Text passage —
>>>>>

Systems - The Pressing Question

Posted by PhaseOfPlay on January 26, 2013, 10:00:47 PM

The Pressing Question: Are Liverpool a Pressing Team under Rodgers?

Pressing. It has been a watchword for Liverpool fans since the days of Rafa showed how effective it can be in controlling the opposition and thus the game itself. Recently, it has been brought more to light by the defensive structure of Pep Guardiola’s Barcelona, who probably brought the art of pressing to a peak for a period of two years. It is often seen as a highly difficult strategy to develop in a team, with numerous demands made on the players, including technique, speed, stamina, speed endurance, and game intelligence. It is not often seen in general terms, although a key measure of a lot of the all-time great teams is that they often have a high-intensity and organized pressing defence (although not always – see Herrera’s Inter and Capello’s Milan, for example). A pertinent question since Rodgers became manager has been whether he would attempt to copy Barca’s pressing style, or was there another defensive set-up he would look at. We will look here at aspects of the pressing game, and see if any or all apply to the new manager’s regime, and how. For the purposes of diagramming, the defending team will be in red and in a 4-3-3 formation like Liverpool have played this season, and the attacking team will be in blue and in a basic 4-4-2:

Principles of Defence, Redux –

It might be prudent at this point to go over the general principles of defence in order to have a common language when talking about pressing as a tactic. These principles are as follows:

Pressure – immediate positioning in front of the ball carrier, in order to win the ball through tackling, prevent the long ball, or impede forward dribbling

Delay/Contain – almost the same as pressure, except the intention is more to impede forward progress to allow players to get into recovery shape behind the ball

Cover/marking – coverage of space and players behind the ball, in the order of attackers in near and forward positions to the ball carrier, attackers square to the ball carrier, and then attackers immediately behind the ball carrier (double-marking)

<<<<<

Data below —
>>>>>

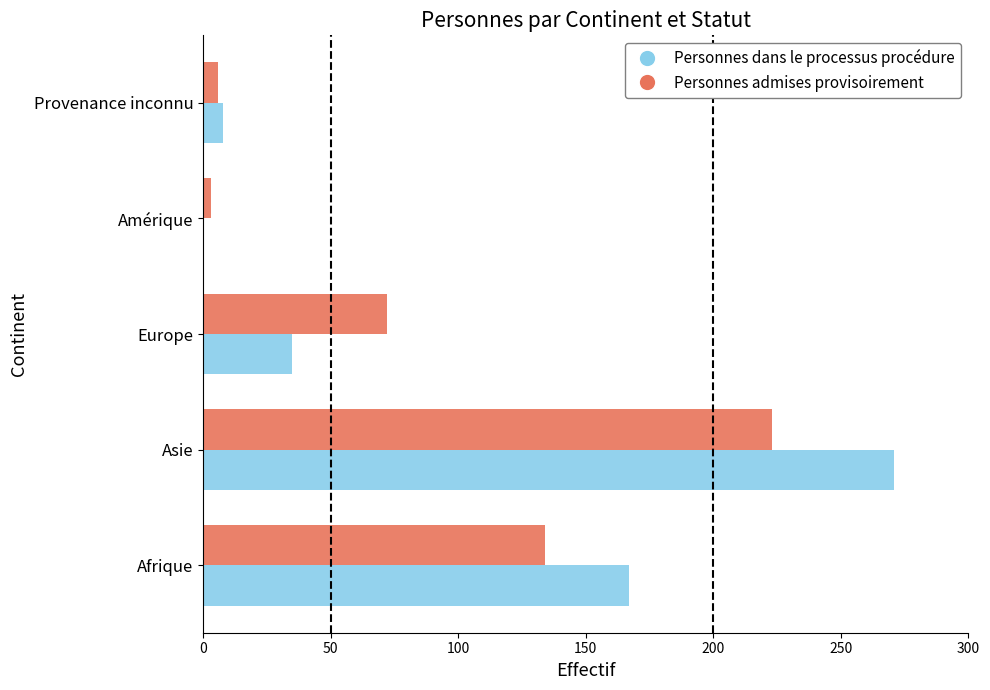

How many values in Personnes dans le processus procédure are above zero?

4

<<<<<

What to work on —
Resume the article on whether Liverpool are a pressing team under Rodgers, starting right after its last sentence.

Answer for the task —
Balance – positioning of players away from the ball, protecting the back post area and width of the goal, as well as holding the offside line (but not necessarily an offside trap, which is a strategic use of “balance”)

Consolidation – compression of the spaces between players in a line, between the lines, and either towards the ball or towards the goal being defended

There are regional but minor differences and additions, but these are the generally accepted four principles of defence in football. A good team will always be operating all four (Pressure and Delay are part of the same principle, with different intentions but the same positioning in relation to the ball) at any time during the defensive phase, and the tactical differences between one team’s defence and another team’s is generally which principles they emphasise the most, and how well they coordinate the principles as units and as a team.

Types of Pressing –

For simplicity, there are two types of pressing. First, though, Pressing and “Pressure” are two similar but different things. When we talk about tactical “pressure”, we are talking about the first principle of defence and all teams need to operate this, otherwise the opposition will just walk into the box and score a goal. “Pressing”, though, is the coordinated movement of a team to win the ball back close to the opponent’s goal, in order to enable a quick transition for a shot, or to maintain possession of the ball in the opponent’s half of the field. Pressing can either be done from the front, or done from midfield. It is rarely, if ever, done from the back four or back three. They may “pressure” a player in their zone, but you won’t see a team allow the opposition to get at their back line unopposed in order to press them from the back positions. So specifically, when we talk about pressing, we are talking about either pressing as a team from the front, or pressing as a team from midfield. If we want clear examples of both, then Watford under Graham Taylor and Barca under Guardiola are clear examples of teams who pressed from the front, while Arsenal in the early to mid-2000’s and Norway under Olsen in the 90’s are teams who pressed from midfield.

Pressing from the Front: When, Where and How? –

There are several triggers which tell a team that they should be pressing from the front. One trigger would be when a goal-kick is taken short (much like we do from Reina to one of the central defenders in their split positions). When this happens, the nearest players should be pressuring as the ball is moving. While this is happening, the two nearest players should be closing off the short passing options, while the rest of the team are compressing from the back and from the side, in order to lock the ball into the fullback position, like so:

This has the effect of forcing the ball carrier to attempt to dribble through and risk losing the ball; alternatively, they can try a long pass which most of the time will just be dumping the ball forward in any direction; or they can play it out for a throw-in (either to the other team or if they are clever, to their own team via a deflection of a defender’s legs). In any case, the player on the ball comes under intense pressure, the ball stays in the area it arrives in, and the defending team has a better chance of regaining the ball.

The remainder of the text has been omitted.